Gamush: Easy Weeknight Pasta Bolognese
Ingredients
- 2 tablespoons olive oil
- 1 medium yellow onion finely chopped (or make a mirepoix with carrot and celery; see note)
- 1 pound lean ground beef or turkey
- 4 large cloves garlic minced (about 1 1/2 tablespoons)
- 3 tablespoons tomato paste
- 1/4 teaspoon crushed red chili flakes
- 1/2 cup dry red wine
- 1 28-ounce can crushed tomatoes
- 2 to 3 tablespoons cream cheese or mascarpone 3 makes a moderately creamy sauce
- 1/4 cup cornichons diced (about 10 small pickles)
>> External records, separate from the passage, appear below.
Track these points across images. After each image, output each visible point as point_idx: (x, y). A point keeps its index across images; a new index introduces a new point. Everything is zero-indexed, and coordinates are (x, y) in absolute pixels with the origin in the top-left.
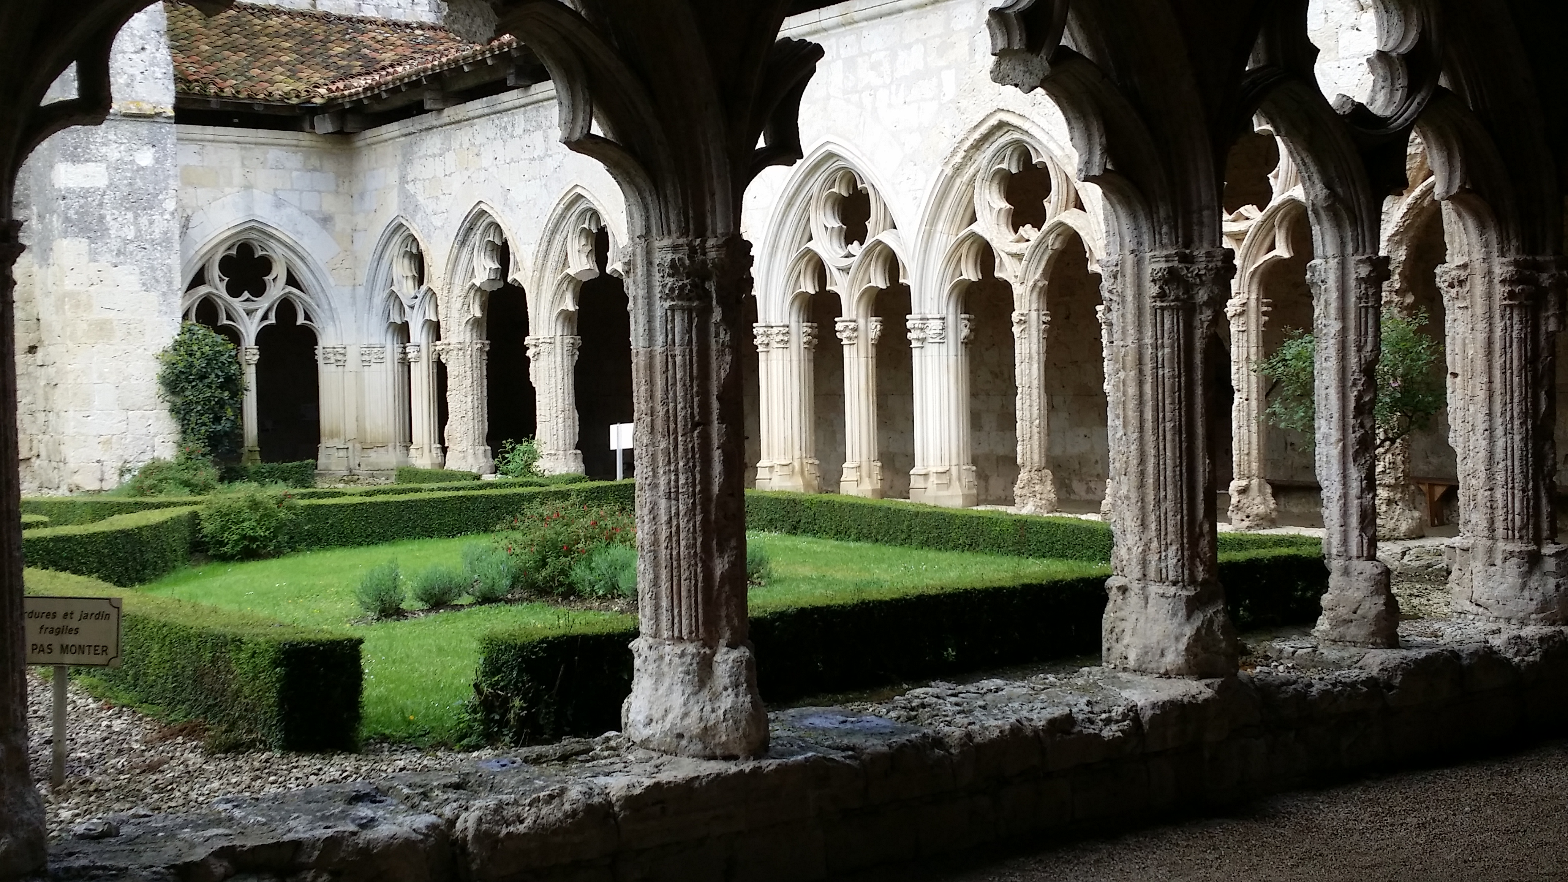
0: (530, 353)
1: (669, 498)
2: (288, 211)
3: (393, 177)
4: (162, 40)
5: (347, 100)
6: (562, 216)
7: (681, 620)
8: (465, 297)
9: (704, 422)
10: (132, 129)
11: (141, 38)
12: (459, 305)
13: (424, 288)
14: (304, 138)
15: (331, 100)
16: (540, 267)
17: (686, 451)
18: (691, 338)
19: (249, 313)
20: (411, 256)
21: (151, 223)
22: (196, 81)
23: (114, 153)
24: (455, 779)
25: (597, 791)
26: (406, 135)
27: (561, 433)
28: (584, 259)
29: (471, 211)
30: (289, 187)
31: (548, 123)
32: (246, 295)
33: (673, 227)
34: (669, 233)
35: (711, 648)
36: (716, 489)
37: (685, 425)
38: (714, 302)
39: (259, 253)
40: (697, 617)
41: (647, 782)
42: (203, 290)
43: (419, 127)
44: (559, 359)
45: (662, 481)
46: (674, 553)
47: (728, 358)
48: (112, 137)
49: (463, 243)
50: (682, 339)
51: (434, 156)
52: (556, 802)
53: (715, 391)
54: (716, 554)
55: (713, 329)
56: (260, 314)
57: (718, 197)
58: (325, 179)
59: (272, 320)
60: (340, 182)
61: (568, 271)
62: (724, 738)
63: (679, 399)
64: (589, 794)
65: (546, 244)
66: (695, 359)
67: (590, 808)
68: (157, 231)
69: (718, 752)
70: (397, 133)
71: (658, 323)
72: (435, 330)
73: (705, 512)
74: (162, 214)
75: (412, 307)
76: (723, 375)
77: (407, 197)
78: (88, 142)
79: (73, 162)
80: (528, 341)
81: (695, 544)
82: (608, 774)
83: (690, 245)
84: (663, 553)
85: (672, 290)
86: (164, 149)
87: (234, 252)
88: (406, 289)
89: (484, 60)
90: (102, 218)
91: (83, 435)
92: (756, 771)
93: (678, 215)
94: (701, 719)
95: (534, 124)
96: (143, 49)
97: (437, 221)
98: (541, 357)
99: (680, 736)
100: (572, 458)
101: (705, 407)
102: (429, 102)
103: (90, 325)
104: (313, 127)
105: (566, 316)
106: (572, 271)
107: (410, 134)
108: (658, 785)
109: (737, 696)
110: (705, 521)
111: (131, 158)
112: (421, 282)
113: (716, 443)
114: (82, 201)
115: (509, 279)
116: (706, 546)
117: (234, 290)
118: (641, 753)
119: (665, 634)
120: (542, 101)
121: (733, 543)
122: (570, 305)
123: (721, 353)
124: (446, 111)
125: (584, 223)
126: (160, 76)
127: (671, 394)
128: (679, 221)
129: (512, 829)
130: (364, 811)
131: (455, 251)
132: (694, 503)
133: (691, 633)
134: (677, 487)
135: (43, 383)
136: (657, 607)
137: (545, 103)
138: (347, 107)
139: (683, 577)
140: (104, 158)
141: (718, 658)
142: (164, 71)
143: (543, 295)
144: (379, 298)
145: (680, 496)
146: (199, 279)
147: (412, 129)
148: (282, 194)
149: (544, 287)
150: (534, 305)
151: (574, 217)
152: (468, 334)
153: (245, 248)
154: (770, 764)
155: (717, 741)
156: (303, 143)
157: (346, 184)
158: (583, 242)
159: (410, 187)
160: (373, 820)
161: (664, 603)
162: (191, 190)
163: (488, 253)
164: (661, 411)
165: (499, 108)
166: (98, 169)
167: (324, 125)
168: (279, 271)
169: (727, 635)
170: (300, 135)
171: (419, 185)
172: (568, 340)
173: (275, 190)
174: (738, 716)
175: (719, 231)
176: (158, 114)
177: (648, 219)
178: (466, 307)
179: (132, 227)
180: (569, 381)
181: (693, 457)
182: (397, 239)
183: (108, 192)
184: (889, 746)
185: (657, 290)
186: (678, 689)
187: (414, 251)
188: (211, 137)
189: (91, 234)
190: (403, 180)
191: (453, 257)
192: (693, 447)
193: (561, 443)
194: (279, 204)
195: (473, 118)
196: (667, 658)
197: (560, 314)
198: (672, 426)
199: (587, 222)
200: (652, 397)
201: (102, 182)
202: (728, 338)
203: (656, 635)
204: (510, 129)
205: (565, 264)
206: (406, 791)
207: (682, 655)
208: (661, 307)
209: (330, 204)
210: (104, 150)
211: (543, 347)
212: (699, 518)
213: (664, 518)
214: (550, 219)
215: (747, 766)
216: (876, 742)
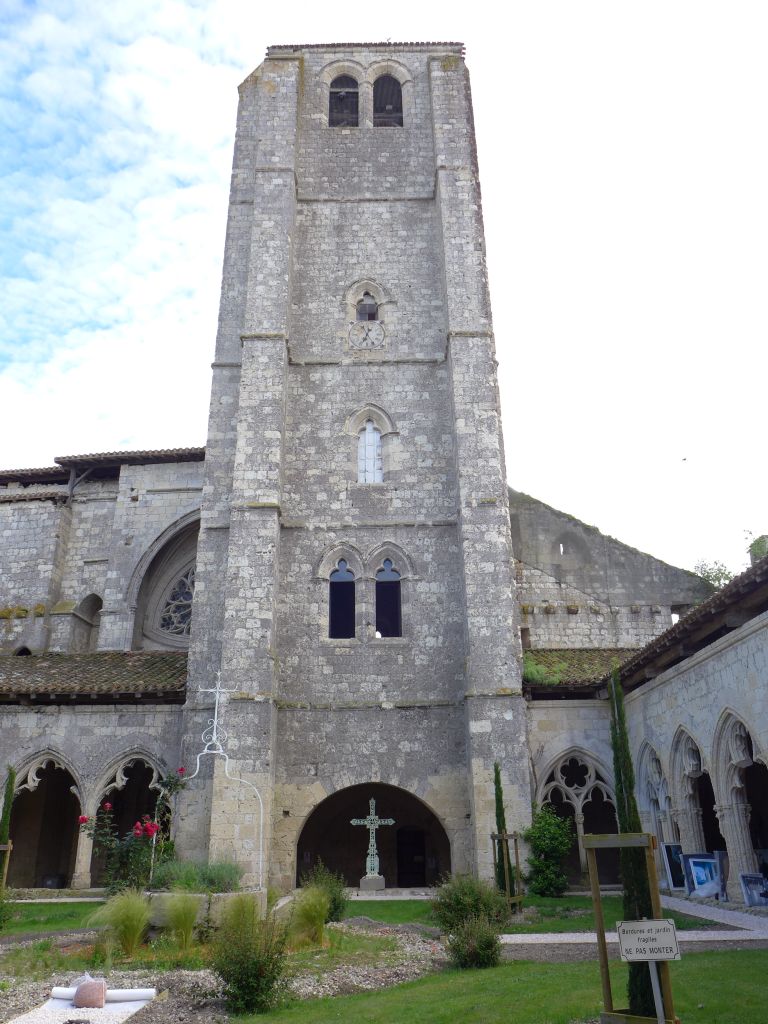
0: (718, 816)
2: (593, 740)
3: (641, 718)
6: (722, 728)
8: (683, 782)
10: (503, 703)
11: (505, 658)
12: (679, 787)
13: (662, 778)
16: (716, 760)
19: (578, 795)
20: (654, 760)
21: (514, 749)
23: (494, 715)
28: (741, 755)
29: (677, 731)
30: (591, 727)
32: (576, 786)
39: (581, 763)
42: (553, 784)
44: (737, 820)
48: (494, 707)
49: (676, 751)
56: (583, 796)
59: (590, 799)
61: (732, 762)
68: (516, 753)
74: (519, 744)
75: (659, 790)
77: (648, 727)
78: (481, 710)
79: (476, 721)
80: (715, 807)
86: (518, 711)
87: (568, 763)
88: (655, 779)
90: (489, 748)
95: (700, 675)
97: (662, 739)
98: (726, 818)
102: (648, 674)
103: (485, 803)
104: (599, 696)
105: (738, 792)
106: (734, 762)
111: (502, 717)
112: (660, 775)
114: (480, 739)
117: (569, 784)
122: (737, 784)
124: (657, 678)
125: (736, 731)
126: (514, 676)
131: (673, 755)
135: (472, 834)
140: (490, 718)
142: (516, 673)
143: (720, 778)
146: (551, 778)
148: (589, 733)
149: (720, 773)
151: (729, 728)
152: (688, 804)
153: (573, 761)
158: (739, 743)
159: (648, 722)
162: (544, 733)
163: (690, 755)
165: (682, 670)
166: (487, 723)
167: (603, 695)
168: (591, 772)
170: (595, 701)
171: (652, 720)
172: (741, 806)
173: (585, 730)
176: (515, 694)
178: (684, 788)
179: (505, 752)
180: (746, 834)
182: (647, 751)
183: (492, 734)
187: (655, 758)
188: (551, 706)
189: (486, 756)
190: (645, 719)
191: (672, 759)
194: (587, 737)
197: (733, 790)
199: (738, 730)
201: (489, 730)
204: (688, 681)
205: (730, 759)
210: (489, 713)
211: (725, 812)
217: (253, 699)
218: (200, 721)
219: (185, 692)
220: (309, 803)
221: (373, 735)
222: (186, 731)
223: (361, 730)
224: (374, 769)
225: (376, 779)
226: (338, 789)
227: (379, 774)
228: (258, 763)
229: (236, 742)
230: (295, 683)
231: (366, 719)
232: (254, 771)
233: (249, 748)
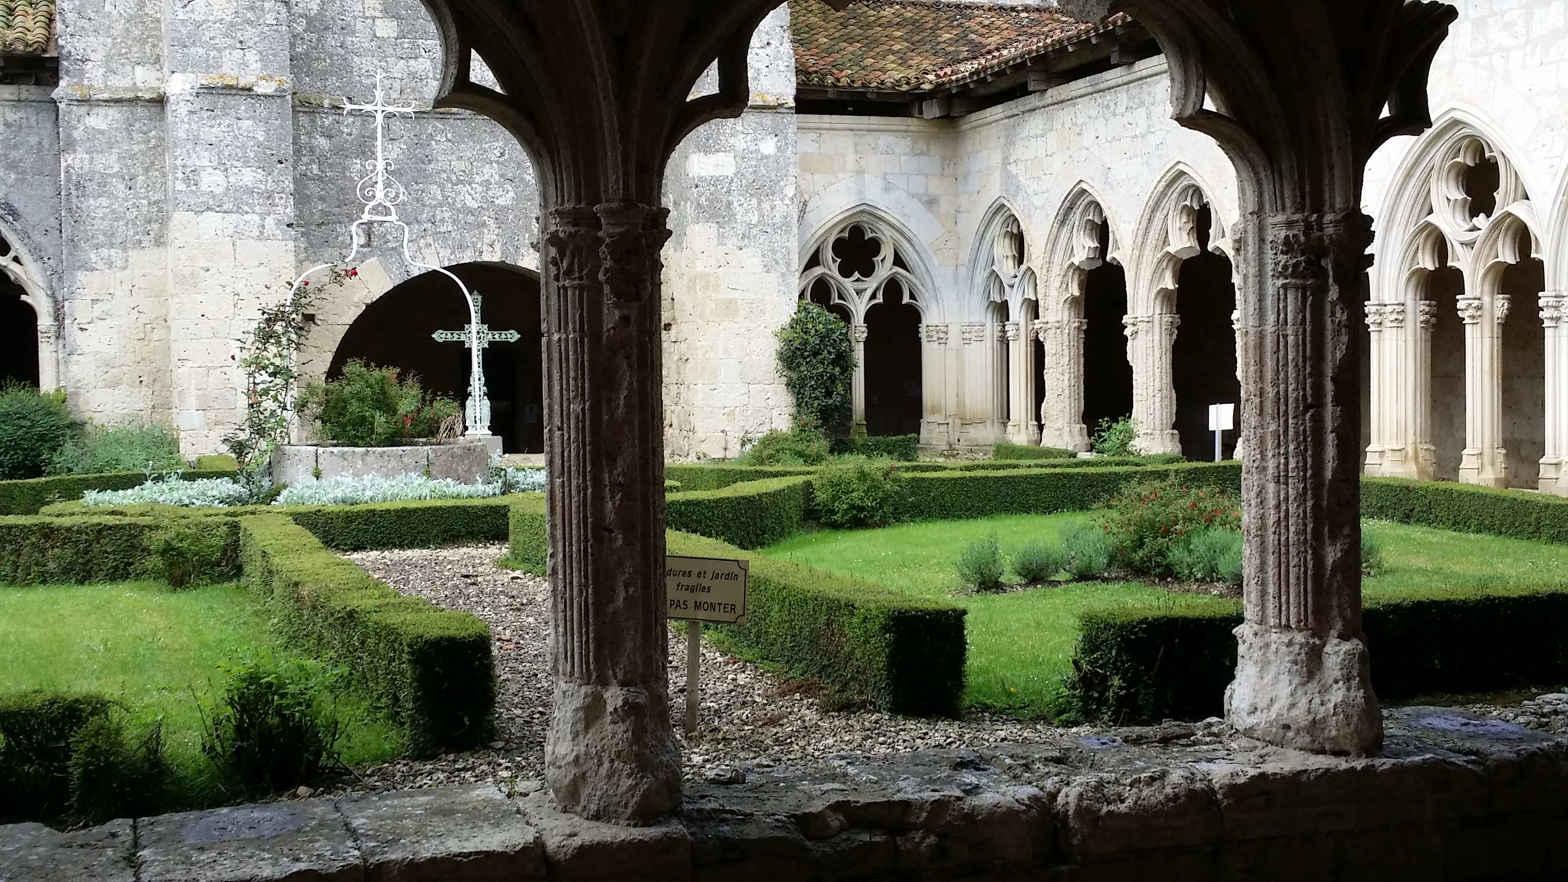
0: (1127, 332)
1: (1278, 482)
2: (896, 194)
3: (996, 158)
4: (786, 35)
5: (954, 84)
6: (1164, 194)
7: (1288, 608)
8: (1064, 276)
9: (1317, 404)
10: (758, 120)
11: (767, 33)
12: (1058, 284)
13: (1024, 267)
14: (911, 123)
15: (939, 86)
16: (1139, 245)
17: (1297, 433)
18: (1304, 317)
19: (859, 292)
20: (1012, 236)
21: (773, 208)
22: (816, 72)
23: (740, 143)
24: (1056, 754)
25: (1199, 776)
26: (1009, 117)
27: (1158, 413)
28: (1185, 237)
29: (1072, 190)
30: (897, 170)
31: (1152, 100)
32: (857, 275)
33: (1288, 203)
34: (1284, 208)
35: (1320, 638)
36: (1329, 474)
37: (1297, 407)
38: (1331, 280)
39: (869, 235)
40: (1306, 605)
41: (1252, 772)
42: (817, 271)
43: (1022, 109)
44: (1157, 338)
45: (1271, 464)
46: (1283, 538)
47: (1345, 338)
48: (739, 128)
49: (1063, 223)
50: (1295, 318)
51: (1037, 136)
52: (1157, 784)
53: (1329, 373)
54: (1328, 542)
55: (1328, 307)
56: (869, 293)
57: (1337, 173)
58: (931, 162)
59: (880, 299)
60: (946, 166)
61: (1168, 249)
62: (1334, 733)
63: (1291, 380)
64: (1191, 778)
65: (1146, 222)
66: (1308, 339)
67: (1192, 794)
68: (778, 216)
69: (1327, 747)
70: (1001, 115)
71: (1269, 302)
72: (1034, 308)
73: (1317, 497)
74: (782, 200)
75: (1012, 286)
76: (1338, 356)
77: (1009, 179)
78: (718, 133)
79: (705, 152)
80: (1126, 319)
81: (1305, 530)
82: (1210, 761)
83: (1306, 221)
84: (1271, 538)
85: (1285, 267)
86: (786, 138)
87: (846, 234)
88: (1006, 268)
89: (1089, 39)
90: (729, 204)
91: (710, 406)
92: (1367, 769)
93: (1294, 189)
94: (1309, 712)
95: (1137, 101)
96: (768, 44)
97: (1038, 201)
98: (1139, 336)
99: (1287, 727)
100: (1168, 438)
101: (1318, 389)
102: (1033, 83)
103: (717, 304)
104: (921, 112)
105: (1165, 294)
106: (1172, 249)
107: (1013, 116)
108: (1263, 775)
109: (1348, 689)
110: (1316, 507)
111: (756, 147)
112: (1021, 262)
113: (1329, 425)
114: (712, 189)
115: (1108, 258)
116: (1317, 533)
117: (845, 272)
118: (1244, 742)
119: (1272, 622)
120: (1146, 78)
121: (1346, 531)
122: (1169, 283)
123: (1337, 333)
124: (1050, 92)
125: (1186, 200)
126: (783, 69)
127: (1282, 376)
128: (1295, 196)
129: (1112, 807)
130: (969, 777)
131: (1055, 230)
132: (1304, 488)
133: (1299, 621)
134: (1287, 470)
135: (676, 358)
136: (1263, 594)
137: (1149, 80)
138: (954, 91)
139: (1292, 564)
140: (732, 148)
141: (1328, 649)
142: (787, 64)
143: (1143, 274)
144: (981, 277)
145: (1290, 480)
146: (814, 261)
147: (1015, 111)
148: (890, 178)
149: (1143, 266)
150: (1132, 283)
151: (1175, 194)
152: (1066, 313)
153: (856, 231)
154: (1384, 763)
155: (1326, 735)
156: (912, 128)
157: (951, 166)
158: (1184, 219)
159: (1012, 168)
160: (977, 787)
161: (1271, 589)
162: (808, 176)
163: (1088, 232)
164: (1270, 392)
165: (1102, 86)
166: (727, 158)
167: (932, 111)
168: (887, 252)
169: (1339, 625)
170: (910, 121)
171: (1021, 165)
172: (1167, 318)
173: (885, 174)
174: (1349, 710)
175: (1338, 206)
176: (781, 105)
177: (1261, 195)
178: (1064, 286)
179: (756, 212)
180: (1167, 360)
181: (1305, 440)
182: (999, 219)
183: (736, 180)
184: (1518, 753)
185: (1269, 268)
186: (1285, 678)
187: (1015, 231)
188: (828, 126)
189: (720, 220)
190: (1006, 161)
191: (1053, 237)
192: (1305, 431)
193: (1158, 422)
194: (888, 188)
195: (1076, 98)
196: (1273, 647)
197: (1159, 292)
198: (1282, 408)
199: (1189, 198)
200: (1261, 377)
201: (730, 171)
202: (1345, 317)
203: (1262, 622)
204: (1112, 107)
205: (1166, 241)
206: (1008, 761)
207: (1290, 644)
208: (1272, 285)
209: (935, 187)
210: (732, 140)
211: (1141, 326)
212: (1310, 504)
213: (1272, 502)
214: (1150, 197)
215: (1360, 764)
216: (1502, 748)
217: (250, 89)
218: (103, 126)
219: (56, 60)
220: (356, 300)
221: (486, 169)
222: (71, 145)
223: (460, 158)
224: (488, 237)
225: (492, 256)
226: (416, 273)
227: (498, 247)
228: (270, 221)
229: (218, 177)
230: (314, 54)
231: (471, 136)
232: (261, 237)
233: (250, 191)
- Coarse kosher salt and freshly ground black pepper to taste
- 3/4 pound dried short-cut pasta such as orecchiette or small shells
- Parmesan cheese for serving
- 1/4 cup fresh basil and/or parsley lightly packed, roughly chopped
Instructions
- Heat 2 tablespoons of olive oil in a large (12-inch) skillet over medium-high heat, until shimmering. Add the onion and the ground beef and cook, separating the meat into crumbles with a spoon until the meat has started to brown and the onions are soft, about 5 to 7 minutes. Stir in the garlic, tomato paste and red pepper flakes and cook for 1 more minute. Stir in the wine and scrape up any browned bits. Add the tomatoes, 1/2 teaspoon salt, and 1/2 teaspoon pepper, and stir until combined. Bring to a boil, lower the heat, and simmer gently until thickened, about 10 to 15 minutes. Stir in the mascarpone and cornichons.
- Meanwhile, bring a large pot of well-salted water to a boil and add the pasta, and cook according to the directions on the box. When the pasta is cooked, reserve 1 cup of the pasta cooking water and drain well. Add the pasta to the sauce, and toss well. If sauce is too thick, stir in a couple of tablespoons of the pasta cooking water until the consistency is how you like it. Serve with a sprinkle of Parmesan, herbs and chili flakes on top.
5
Loved this! A much better weeknight option than the Lidia Bastianich bolognese I tried a little while ago, and so so satisfying. I diced the pickles very fine since we weren’t too sure about them, but they were subtle and added a neat texture. Lots of leftovers to enjoy!
This is, indeed, hamish. Heimisch?
Can I substitute chicken stock for the red wine? This looks so good!
You can, but I would put a little splash of vinegar in as well, since wine also has acidity. Just start with a teaspoon and taste. The vinegar will mellow as it cooks.
This dish, depending on where you’re at in the US is variably known as American Chop Suey or American Goulash.
https://en.wikipedia.org/wiki/American_chop_suey
https://en.wikipedia.org/wiki/American_goulash
Along with a couple of other regional names. The dishes have different histories and derivations. But they’ve all arrived at the same end point. An ultra stripped down, single skillet, version of pasta with meat sauce. Depending on where Emily and her family are from. Its possible Gamush is a corruption of Goulash. Or that the Gamisch guess if correct was a simple substitution for Chop Suey. Which also means a mixture or hodge podge. But its also possible that Gamush is a thing unto itself. I’ve heard the word before. As a faux Italian word/exclamation used to mock Italians.